Several concrete bridges were constructed in the 1920s under Comey's plan, and many employed a type of construction that was increasing in popularity, the reinforced concrete girder. Early concrete girder bridges were constructed with steel wide-flange beams encased in concrete, but engineers soon learned that only parts of the beam were absorbing stress and that a series of smaller metal rods could achieve the same effect. Concrete girder bridge construction was used increasingly in the expansion of the Texas state highway system after the organization of the State Highway Department in 1917, reaching the height of its popularity in the 1930s. The 1924 Sabine Street Bridge over Buffalo Bayou included six spans of continuous reinforced concrete girders supported on concrete bents. Curved concrete fascia walls were used to give the appearance of an arch.
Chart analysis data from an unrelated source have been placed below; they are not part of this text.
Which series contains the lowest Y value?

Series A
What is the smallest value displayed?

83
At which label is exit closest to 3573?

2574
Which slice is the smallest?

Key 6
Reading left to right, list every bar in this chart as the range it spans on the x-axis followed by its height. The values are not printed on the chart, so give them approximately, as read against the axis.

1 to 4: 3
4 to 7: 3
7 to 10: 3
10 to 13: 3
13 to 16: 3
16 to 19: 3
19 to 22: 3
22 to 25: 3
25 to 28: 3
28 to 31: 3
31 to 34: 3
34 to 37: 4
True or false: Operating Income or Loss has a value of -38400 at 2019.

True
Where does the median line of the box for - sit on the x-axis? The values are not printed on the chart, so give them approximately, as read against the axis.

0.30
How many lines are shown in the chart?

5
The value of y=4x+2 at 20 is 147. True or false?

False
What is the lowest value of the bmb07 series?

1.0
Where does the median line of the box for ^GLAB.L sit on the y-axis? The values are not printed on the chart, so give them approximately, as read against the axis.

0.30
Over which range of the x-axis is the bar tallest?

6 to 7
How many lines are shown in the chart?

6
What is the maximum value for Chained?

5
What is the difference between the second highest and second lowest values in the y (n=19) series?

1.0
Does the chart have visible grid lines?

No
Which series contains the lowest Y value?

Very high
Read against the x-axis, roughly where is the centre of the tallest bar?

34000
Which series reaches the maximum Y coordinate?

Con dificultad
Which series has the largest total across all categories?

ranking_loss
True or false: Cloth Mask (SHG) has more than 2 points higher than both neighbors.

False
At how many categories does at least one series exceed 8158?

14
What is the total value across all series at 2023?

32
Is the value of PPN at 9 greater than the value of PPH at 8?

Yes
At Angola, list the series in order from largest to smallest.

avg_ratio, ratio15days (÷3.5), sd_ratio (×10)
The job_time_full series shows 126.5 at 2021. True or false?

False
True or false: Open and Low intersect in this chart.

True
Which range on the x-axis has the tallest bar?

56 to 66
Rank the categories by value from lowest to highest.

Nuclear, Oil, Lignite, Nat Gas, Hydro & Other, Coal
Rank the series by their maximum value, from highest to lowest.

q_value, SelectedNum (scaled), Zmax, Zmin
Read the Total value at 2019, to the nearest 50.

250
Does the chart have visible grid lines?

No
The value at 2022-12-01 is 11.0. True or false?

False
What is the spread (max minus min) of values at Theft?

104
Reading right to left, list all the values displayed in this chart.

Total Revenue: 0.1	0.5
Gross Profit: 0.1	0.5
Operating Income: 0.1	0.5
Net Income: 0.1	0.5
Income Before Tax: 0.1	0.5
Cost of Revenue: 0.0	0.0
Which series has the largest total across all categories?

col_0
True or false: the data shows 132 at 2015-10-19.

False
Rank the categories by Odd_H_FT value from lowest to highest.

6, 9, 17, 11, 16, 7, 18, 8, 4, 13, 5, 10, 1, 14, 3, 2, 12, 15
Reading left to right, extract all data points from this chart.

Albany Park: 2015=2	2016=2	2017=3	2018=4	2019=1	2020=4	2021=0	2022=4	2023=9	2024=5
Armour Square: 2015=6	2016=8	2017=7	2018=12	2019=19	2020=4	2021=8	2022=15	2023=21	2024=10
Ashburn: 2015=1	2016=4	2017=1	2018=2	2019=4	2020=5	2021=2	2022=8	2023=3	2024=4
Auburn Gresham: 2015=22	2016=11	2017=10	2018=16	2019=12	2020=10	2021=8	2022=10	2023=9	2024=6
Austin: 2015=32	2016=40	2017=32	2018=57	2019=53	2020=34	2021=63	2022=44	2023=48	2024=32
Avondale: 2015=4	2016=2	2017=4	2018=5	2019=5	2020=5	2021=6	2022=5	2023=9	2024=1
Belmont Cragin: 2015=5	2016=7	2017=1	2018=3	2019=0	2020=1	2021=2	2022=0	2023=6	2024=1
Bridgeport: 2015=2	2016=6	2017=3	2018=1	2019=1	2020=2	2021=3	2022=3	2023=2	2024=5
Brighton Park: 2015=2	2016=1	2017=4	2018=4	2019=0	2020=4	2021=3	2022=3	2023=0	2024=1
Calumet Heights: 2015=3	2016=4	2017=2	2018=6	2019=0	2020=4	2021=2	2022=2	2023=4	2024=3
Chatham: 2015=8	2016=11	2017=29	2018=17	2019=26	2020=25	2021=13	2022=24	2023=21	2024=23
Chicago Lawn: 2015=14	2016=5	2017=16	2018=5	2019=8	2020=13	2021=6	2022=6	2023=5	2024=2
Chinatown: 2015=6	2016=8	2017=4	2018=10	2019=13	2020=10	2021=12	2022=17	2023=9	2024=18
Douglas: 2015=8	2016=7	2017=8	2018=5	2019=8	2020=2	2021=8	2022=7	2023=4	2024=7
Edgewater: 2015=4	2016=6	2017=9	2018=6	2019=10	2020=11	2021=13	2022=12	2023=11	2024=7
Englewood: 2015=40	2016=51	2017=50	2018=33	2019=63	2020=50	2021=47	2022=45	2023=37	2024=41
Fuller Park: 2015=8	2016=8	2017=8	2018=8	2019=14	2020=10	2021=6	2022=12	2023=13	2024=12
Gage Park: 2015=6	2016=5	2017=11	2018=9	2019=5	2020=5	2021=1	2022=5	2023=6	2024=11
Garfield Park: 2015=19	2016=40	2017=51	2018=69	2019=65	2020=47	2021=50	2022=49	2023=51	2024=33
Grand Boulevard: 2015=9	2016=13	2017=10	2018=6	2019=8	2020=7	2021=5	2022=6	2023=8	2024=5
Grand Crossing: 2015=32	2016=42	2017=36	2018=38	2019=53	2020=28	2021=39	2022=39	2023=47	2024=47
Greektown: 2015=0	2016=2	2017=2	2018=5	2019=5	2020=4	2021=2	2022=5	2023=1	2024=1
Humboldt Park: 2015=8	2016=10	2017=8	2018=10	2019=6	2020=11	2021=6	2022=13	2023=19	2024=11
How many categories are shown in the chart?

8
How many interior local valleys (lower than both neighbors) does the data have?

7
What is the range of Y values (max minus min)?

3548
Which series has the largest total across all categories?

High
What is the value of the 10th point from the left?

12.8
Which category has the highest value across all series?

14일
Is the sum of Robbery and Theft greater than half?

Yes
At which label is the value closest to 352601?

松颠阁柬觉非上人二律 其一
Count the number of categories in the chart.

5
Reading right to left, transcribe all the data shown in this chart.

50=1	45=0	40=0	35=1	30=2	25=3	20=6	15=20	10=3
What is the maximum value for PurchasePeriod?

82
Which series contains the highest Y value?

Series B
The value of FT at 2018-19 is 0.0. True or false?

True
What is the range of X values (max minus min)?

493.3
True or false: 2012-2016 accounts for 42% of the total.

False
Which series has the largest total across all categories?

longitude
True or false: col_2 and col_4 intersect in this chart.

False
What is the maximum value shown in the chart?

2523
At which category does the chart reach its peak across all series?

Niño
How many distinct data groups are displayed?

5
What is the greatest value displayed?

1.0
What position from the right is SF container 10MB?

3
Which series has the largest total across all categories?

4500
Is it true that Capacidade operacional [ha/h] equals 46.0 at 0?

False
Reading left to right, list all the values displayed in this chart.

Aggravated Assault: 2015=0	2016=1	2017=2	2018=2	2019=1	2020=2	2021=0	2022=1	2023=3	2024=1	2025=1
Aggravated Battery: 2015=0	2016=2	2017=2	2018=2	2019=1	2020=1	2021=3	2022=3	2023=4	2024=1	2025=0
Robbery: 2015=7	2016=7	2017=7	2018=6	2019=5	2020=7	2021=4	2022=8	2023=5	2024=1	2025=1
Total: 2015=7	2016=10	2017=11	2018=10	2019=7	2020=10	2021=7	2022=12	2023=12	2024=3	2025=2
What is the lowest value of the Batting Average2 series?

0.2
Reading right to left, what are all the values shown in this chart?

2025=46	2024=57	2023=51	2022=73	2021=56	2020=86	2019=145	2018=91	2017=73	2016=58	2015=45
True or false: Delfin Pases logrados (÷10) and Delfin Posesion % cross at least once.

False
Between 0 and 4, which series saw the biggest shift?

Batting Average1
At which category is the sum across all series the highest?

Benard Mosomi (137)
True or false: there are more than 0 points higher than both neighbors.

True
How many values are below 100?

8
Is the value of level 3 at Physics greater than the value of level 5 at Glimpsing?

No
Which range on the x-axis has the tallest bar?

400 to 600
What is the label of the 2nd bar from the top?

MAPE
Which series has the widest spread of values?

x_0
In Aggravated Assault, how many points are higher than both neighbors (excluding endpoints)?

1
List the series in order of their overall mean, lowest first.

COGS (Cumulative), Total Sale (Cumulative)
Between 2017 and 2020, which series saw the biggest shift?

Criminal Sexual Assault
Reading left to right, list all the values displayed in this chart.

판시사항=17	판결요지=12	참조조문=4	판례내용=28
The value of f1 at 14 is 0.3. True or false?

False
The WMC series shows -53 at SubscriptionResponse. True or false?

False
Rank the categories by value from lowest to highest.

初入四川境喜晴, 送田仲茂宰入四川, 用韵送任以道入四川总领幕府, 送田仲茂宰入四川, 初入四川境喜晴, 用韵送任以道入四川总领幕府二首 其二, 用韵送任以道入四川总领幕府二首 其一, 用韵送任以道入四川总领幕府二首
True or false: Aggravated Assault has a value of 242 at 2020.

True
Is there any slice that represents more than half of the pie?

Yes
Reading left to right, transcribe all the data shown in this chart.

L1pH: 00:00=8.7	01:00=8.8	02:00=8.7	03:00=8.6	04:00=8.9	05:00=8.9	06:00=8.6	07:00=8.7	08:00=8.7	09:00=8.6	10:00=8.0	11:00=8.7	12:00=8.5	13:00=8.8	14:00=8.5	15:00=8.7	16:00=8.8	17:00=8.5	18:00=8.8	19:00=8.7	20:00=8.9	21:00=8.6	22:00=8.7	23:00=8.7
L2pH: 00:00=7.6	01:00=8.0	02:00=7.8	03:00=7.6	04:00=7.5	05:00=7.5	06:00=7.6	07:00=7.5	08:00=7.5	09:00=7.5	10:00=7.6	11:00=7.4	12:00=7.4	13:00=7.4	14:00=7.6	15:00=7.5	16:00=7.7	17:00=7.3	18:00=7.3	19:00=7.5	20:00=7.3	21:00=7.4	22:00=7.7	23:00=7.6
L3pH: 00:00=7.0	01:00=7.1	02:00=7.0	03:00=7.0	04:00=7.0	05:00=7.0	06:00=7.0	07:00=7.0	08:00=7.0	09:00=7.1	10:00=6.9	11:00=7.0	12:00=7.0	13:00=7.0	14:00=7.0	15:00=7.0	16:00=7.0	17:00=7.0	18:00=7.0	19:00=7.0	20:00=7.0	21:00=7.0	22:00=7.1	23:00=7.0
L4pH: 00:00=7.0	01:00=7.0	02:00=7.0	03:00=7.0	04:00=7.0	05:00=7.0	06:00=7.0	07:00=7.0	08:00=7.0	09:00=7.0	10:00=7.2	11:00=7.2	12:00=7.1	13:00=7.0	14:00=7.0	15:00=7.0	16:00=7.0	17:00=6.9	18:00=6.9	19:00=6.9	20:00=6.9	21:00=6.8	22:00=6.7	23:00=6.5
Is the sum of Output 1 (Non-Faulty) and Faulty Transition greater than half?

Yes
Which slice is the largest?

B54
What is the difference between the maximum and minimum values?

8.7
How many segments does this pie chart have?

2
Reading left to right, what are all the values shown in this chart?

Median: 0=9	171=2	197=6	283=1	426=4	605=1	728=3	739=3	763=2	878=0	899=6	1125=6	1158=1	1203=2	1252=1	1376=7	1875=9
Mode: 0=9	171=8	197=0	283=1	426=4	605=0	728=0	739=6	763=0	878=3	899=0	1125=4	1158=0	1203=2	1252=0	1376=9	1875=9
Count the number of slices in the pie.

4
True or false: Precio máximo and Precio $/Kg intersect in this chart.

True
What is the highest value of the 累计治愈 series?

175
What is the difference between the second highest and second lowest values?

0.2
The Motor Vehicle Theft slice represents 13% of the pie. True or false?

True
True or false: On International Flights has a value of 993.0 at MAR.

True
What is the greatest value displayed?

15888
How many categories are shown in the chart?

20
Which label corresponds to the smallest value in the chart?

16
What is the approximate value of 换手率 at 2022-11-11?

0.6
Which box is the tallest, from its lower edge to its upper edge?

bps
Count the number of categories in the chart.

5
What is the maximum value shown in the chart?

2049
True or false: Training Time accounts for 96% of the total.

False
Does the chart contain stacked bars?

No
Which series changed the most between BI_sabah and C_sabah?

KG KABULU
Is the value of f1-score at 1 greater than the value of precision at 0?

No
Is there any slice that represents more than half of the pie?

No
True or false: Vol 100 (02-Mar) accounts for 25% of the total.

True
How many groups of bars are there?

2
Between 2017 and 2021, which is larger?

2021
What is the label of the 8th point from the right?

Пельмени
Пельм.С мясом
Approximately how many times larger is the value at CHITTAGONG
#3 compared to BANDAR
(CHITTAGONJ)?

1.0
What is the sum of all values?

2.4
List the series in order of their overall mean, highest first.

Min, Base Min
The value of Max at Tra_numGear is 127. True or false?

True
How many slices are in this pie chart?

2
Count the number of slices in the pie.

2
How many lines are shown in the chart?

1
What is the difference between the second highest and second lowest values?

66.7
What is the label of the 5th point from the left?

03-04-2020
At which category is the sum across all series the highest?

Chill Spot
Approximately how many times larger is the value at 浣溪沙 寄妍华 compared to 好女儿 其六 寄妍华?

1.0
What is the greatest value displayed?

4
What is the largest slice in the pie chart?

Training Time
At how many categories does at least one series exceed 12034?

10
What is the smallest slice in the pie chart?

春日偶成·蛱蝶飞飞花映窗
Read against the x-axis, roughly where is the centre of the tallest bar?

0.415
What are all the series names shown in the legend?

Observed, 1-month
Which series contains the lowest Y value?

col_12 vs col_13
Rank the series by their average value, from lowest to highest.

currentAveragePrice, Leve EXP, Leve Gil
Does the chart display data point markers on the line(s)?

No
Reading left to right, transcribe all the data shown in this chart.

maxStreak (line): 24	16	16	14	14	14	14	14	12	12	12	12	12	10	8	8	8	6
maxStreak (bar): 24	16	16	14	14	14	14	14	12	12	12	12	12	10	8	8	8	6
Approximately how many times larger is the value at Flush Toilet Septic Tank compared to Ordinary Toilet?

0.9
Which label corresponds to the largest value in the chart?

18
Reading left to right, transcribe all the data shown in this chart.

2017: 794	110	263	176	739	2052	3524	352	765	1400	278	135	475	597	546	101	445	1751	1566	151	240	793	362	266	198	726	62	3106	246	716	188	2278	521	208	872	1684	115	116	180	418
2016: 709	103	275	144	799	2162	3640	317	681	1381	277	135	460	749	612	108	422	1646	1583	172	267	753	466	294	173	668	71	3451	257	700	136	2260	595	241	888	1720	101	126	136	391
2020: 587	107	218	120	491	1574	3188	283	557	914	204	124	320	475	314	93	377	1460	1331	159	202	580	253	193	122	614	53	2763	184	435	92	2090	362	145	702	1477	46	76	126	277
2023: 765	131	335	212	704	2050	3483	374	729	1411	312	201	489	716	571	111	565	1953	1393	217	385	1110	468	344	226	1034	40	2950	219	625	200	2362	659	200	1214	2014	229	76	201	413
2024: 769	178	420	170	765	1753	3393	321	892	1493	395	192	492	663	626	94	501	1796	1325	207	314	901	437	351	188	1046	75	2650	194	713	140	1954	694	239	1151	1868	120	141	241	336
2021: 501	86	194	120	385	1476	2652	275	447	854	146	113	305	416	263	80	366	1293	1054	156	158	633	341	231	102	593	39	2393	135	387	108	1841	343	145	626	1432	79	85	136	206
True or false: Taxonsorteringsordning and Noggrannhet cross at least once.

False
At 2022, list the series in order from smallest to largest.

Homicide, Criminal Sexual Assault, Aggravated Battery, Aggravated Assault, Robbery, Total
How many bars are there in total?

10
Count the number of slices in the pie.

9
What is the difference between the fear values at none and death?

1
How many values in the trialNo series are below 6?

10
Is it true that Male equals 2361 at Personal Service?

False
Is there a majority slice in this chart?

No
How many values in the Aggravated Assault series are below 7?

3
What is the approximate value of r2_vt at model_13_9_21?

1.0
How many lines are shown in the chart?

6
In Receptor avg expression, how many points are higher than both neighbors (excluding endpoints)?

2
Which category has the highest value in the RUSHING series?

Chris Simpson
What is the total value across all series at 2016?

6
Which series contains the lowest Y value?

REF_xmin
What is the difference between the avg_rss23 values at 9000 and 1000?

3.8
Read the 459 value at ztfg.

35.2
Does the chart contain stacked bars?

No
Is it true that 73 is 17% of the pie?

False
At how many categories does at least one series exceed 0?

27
Houston's parkway boulevard and street extension plan continued into the early 1930s. City bridge engineer J. G. McKenzie continued to design bridges with a similar aesthetic, using a simple concrete girder structure and an urn-style balustrade. McKenzie streamlined the bridges' form and ornamentation, reflecting more general trends in bridge design. The Almeda Road and Telephone Road bridges over Bray's Bayou and the Yale Street Bridge over White Oak Bayou were all built in 1931, and together they illustrate McKenzie's simplified version of City-Beautiful design.

Hill Street Bridge over Buffalo Bayou
The 500-foot-long Hill Street Bridge arching over Buffalo Bayou was constructed in 1938, replacing an earlier 1920s steel drawbridge. Although the first plate-girder bridge in the United States was built in Baltimore, Maryland in 1846, this bridge type was not introduced to highways until the end of the nineteenth century.13 It is one of 70 multi-span variable depth plate girder steel span bridges in Texas, according to the Historic Bridge Inventory database, and is especially significant for the length of its main span.14 The I-beam plate girders on this bridge were fabricated by riveting flange angles to a web plate and adding cover plates to the top and bottom. I-shaped plate girders have been used since the 1930s, and until the 1950s were fabricated using this method.15 Plate girder construction was used during this time span at locations where maximum vertical clearance between the deck and water was required.

McKenzie chose this type of construction for this bridge because it spanned the Houston Ship Channel. This choice allowed for 143 feet of horizontal clearance and 62 feet of vertical clearance. Surviving riveted steel plate girder structures that date to the early twentieth century and retain integrity, such as the Hill Street Bridge, are considered historically significant within this bridge type.

The bridge is also a typical example of late City-Beautiful design in Houston, as part of the Comey master plan. It was designed by city bridge engineer J.G. McKenzie and constructed by contractor Russ Mitchell, Inc. 18 The unique design motifs on the superstructure and the substructure, such as the battered pilasters on the piers and the Deco motifs on the railing support and concrete wing walls testify to the importance of aesthetics in bridge design in Houston during this time period and is also significant for these special details.

Local significance of the structure:
Engineering

Listed in National Register of Historic Places in 2007.

The National Register of Historic Places is the official list of the Nation’s historic places worthy of preservation. Authorized by the National Historic Preservation Act of 1966, the National Park Service’s National Register of Historic Places is part of a national program to coordinate and support public and private efforts to identify, evaluate, and protect America’s historic and archeological resources.